In pratica, ogni volta che cerca di creare movimento, vediamo la narrazione girare a vuoto su mezzi che non arrivano da nessuna parte. Non serve notare che non mancano neppure gravi travisamenti culturali o errori banali (Patroclo qui è un po’ più giovane di Achille, mentre nell’Iliade è più vecchio; e il poco greco che vi si cita non è grammaticalmente esatto etc.), poiché l’autrice non tiene in minima considerazione il contesto storico dei personaggi omerici. Per intenderci, siamo lontani anni luci dallo scrupolo archeologico di una Yourcenar re-inventrice di Adriano.

L’ho appena lasciato intendere: Patroclo muore anche nel romanzo della Miller. Chi non conosca la narrazione di Omero, probabile che non se l’aspetti dalla storia, perché è Patroclo stesso il narratore. Leggendo La canzone di Achille, dunque, noi leggiamo il discorso di un morto. Bello. Credo che tra le novità che il romanzo sperimenta, questa sia la più riuscita. Certo, la finzione non sta in piedi: come fa un morto a scrivere? Non è dato sapere. Eppure, proprio la finzione scoperta ci dà un’apertura nuova.

Suppongo che la Miller, all’inizio di quei dieci anni di lavoro, debba essersi posta la domanda: e adesso chi ci metto a raccontare la storia? E forse si sarà detta: non certo Patroclo, che nell’Iliade muore prima della caduta di Troia. Ma poi si sarà detta (o un editor le avrà detto): e invece sì, proprio Patroclo. E così ha fatto di un impedimento una risorsa. Via via che procedevo nella lettura, ero proprio curioso di vedere se e in che modo avrebbe aggirato l’ostacolo. Forse sto dando troppo merito a una manovra di comodo. Però, l’amato-amante che parla dall’aldilà mi pare davvero l’aspetto più valido del libro. Ci vedo perfino un messaggio: un riconoscere alla parola una realtà più libera di quella in cui viviamo; un indicare proprio nella parola la libertà che nella vita ci manca; una libertà che è più vita della vita stessa.
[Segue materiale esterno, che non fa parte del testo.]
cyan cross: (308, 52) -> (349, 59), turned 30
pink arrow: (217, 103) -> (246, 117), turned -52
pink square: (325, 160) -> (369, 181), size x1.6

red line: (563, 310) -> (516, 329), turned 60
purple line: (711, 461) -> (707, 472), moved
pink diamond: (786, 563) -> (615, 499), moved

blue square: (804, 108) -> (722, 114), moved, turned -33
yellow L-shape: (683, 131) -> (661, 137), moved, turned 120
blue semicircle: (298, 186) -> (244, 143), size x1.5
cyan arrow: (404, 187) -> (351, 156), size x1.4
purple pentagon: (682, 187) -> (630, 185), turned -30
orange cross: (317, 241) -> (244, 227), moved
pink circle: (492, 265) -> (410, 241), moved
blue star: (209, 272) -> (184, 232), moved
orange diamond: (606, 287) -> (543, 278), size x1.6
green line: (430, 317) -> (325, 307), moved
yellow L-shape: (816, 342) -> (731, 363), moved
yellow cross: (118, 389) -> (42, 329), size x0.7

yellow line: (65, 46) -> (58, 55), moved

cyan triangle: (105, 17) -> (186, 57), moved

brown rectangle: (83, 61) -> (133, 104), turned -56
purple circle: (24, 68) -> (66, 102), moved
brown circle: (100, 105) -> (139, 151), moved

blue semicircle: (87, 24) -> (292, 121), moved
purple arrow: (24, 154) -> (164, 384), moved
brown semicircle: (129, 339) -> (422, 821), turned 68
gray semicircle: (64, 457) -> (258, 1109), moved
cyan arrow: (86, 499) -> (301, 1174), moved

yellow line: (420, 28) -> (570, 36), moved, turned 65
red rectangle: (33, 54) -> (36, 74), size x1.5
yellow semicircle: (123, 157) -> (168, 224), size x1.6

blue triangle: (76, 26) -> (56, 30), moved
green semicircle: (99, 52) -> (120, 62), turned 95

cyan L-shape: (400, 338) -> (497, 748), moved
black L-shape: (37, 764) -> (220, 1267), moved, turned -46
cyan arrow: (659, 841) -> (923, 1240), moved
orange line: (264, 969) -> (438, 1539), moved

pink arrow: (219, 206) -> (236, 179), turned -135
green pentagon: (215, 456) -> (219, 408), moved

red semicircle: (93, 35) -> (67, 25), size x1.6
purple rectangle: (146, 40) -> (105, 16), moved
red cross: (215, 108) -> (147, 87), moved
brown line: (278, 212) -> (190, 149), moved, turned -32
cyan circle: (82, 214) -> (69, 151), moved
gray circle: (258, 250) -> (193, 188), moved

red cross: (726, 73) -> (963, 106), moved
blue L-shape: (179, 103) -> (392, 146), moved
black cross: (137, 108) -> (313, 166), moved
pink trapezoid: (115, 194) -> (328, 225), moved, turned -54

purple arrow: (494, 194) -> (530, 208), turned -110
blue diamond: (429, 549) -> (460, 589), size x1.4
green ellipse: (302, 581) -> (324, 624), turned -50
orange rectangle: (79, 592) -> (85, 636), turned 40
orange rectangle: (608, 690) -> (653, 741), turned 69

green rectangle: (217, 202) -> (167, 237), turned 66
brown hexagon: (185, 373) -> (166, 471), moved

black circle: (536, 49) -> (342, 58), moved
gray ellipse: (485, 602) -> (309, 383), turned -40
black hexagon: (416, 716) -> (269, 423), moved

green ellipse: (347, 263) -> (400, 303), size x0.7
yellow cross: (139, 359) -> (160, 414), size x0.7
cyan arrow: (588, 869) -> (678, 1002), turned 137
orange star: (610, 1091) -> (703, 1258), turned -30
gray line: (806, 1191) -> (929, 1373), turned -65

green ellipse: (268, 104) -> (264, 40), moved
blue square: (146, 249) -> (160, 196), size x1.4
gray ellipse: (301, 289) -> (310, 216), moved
Il Patroclo della Miller, insomma, mi piace più perché parla nonostante la morte che non perché continui ad amare Achille nell’aldilà.

Corpo erotico

Comunque, è sicuramente il tema amoroso quel che più ha convinto le riscopritrici di TikTok. Anzi, il sesso, per essere precisi, che ho la presunzione di considerare la cosa che più interessa lettori e lettrici, specialmente giovani o giovanissimi. La Miller sa trattarlo con una certa liricheggiante disinvoltura, pur senza cadere mai nel dettaglio. Il sesso, comunque, c’è, ed è evidente che ai due, Achille e Patroclo, piaccia un mondo. Sono innamorati l’uno del corpo dell’altro. Patroclo possiamo anche capirlo: aveva tra le mani un bellissimo. Achille, però, è anche più scopertamente attratto dal corpo maschile. In una certa pagina si lascia addirittura andare a un elenco delle parti di Patroclo che più lo attirano. E ancora Achille, per scherzo, domanda a Patroclo quale dei pretendenti di Elena avrebbe scelto per sé.

Allarghiamo la prospettiva, superiamo TikTok, e proviamo a questo punto a pensare se non ci sia qualcosa nell’antica letteratura greca che giustifichi di per sé il grande successo della Canzone di Achille e che magari ci riveli un aspetto profondamente vitale di quella letteratura. Se c’è, è appunto il corpo erotico, il corpo che ama ed è riamato. Il pensiero della corrispondenza – l’ho detto in vari modi anche nel mio recente libro sul greco – struttura il pensiero e la lingua dei greci. La coppia sessuale ne è un emblema: corrispondenza come reciprocità dell’affetto e dell’appagamento. Da un simile pensiero escono Achille e Patroclo, e grazie a loro quel pensiero, per quanto facilonescamente ripreso e divulgato a distanza di millenni da un’americana di non eccelso talento, continua a parlare e a convincerci.